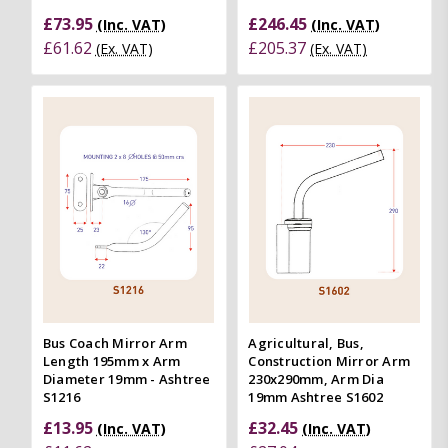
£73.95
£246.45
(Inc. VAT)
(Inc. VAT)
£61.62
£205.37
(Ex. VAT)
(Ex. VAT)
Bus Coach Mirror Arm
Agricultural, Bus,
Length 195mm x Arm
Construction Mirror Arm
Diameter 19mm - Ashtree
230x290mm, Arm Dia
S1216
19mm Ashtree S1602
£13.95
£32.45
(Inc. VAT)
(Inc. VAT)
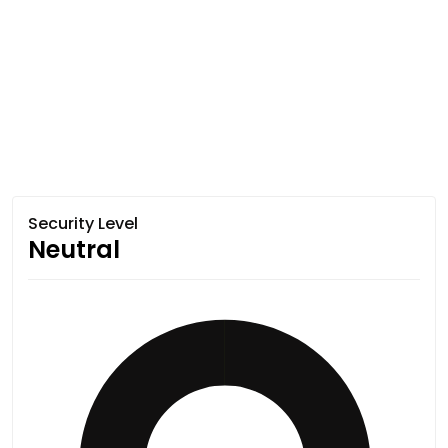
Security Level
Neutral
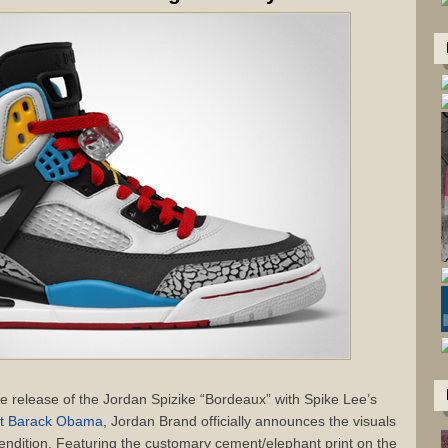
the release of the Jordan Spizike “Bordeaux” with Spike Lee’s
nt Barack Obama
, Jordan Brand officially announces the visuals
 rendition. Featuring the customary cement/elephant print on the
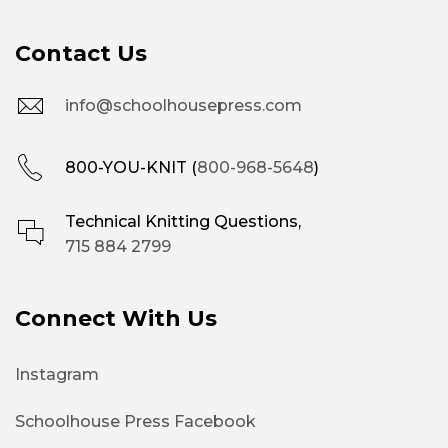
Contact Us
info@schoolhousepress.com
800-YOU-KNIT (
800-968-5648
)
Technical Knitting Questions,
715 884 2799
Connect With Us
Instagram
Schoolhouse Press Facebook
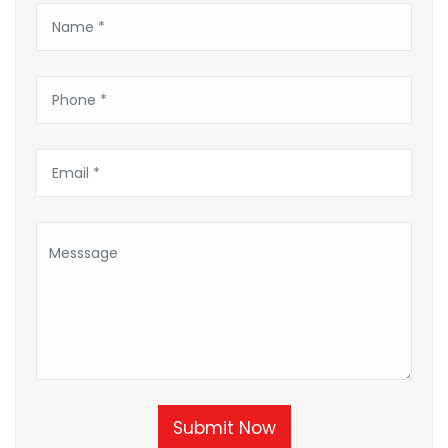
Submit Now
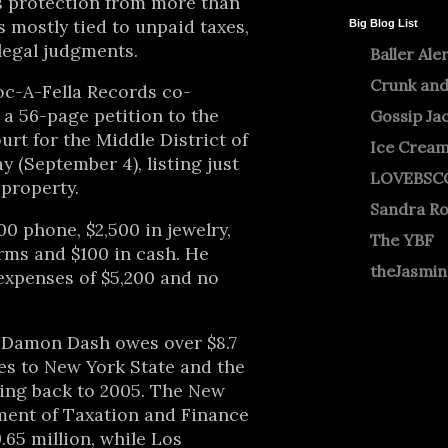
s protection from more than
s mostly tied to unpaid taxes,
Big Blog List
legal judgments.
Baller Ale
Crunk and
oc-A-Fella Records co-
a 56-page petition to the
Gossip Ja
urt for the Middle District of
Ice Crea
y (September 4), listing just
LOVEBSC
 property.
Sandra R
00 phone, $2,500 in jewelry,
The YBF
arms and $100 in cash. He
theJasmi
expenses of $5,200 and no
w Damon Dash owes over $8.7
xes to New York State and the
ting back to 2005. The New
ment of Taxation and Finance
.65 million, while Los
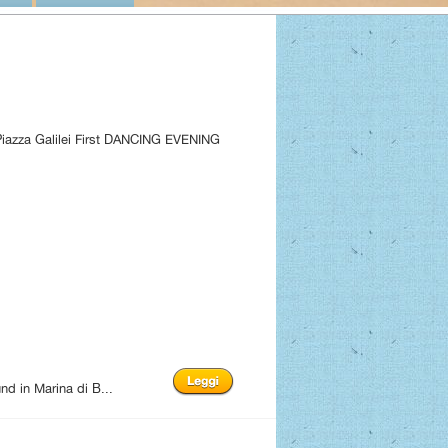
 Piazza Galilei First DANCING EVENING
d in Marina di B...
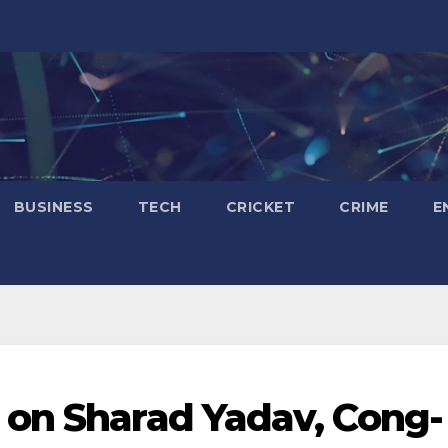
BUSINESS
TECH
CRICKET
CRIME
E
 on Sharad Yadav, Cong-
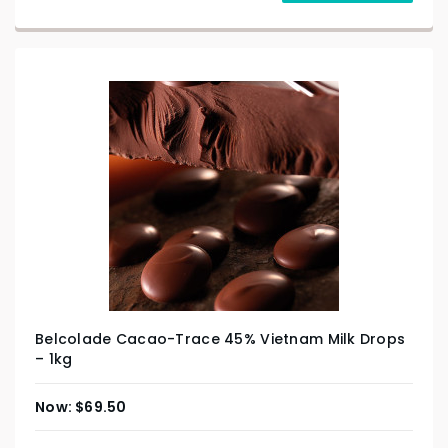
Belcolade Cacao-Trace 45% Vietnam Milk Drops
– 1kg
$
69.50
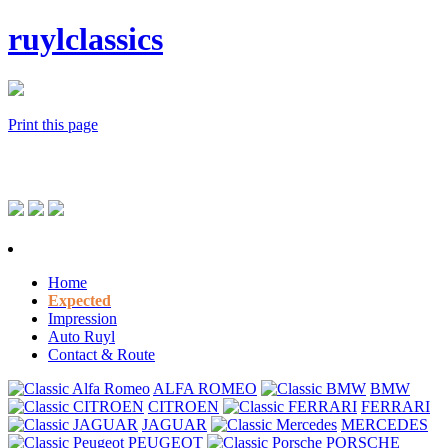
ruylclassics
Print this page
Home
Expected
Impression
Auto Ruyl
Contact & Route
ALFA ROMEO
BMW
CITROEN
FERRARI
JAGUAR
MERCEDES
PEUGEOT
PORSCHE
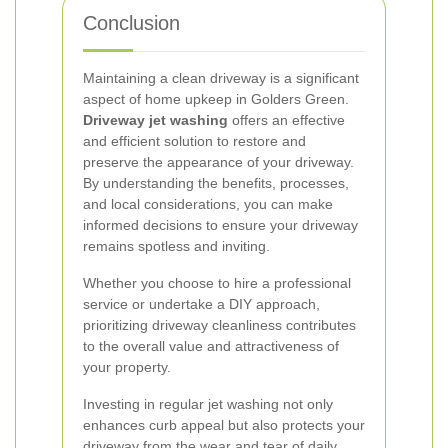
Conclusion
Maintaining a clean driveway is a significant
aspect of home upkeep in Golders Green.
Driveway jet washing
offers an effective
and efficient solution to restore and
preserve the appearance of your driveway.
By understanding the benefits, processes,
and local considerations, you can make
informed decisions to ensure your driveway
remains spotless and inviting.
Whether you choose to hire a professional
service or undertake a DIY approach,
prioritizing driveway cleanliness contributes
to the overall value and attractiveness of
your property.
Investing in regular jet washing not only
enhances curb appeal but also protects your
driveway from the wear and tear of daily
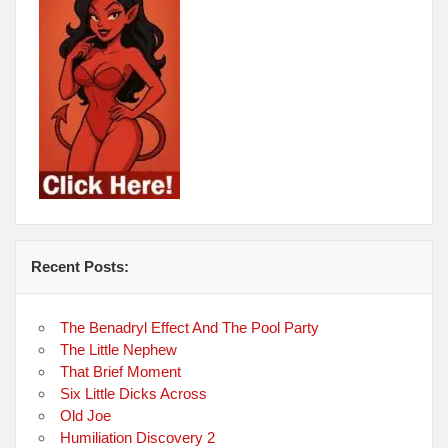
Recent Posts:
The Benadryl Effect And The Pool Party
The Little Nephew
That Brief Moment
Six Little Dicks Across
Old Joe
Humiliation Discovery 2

----

Goal of the exercise →
From the items above, pull out every line containing the string "page", matching case exactly.

Solution for this task →
a 56-page petition to the
Print this page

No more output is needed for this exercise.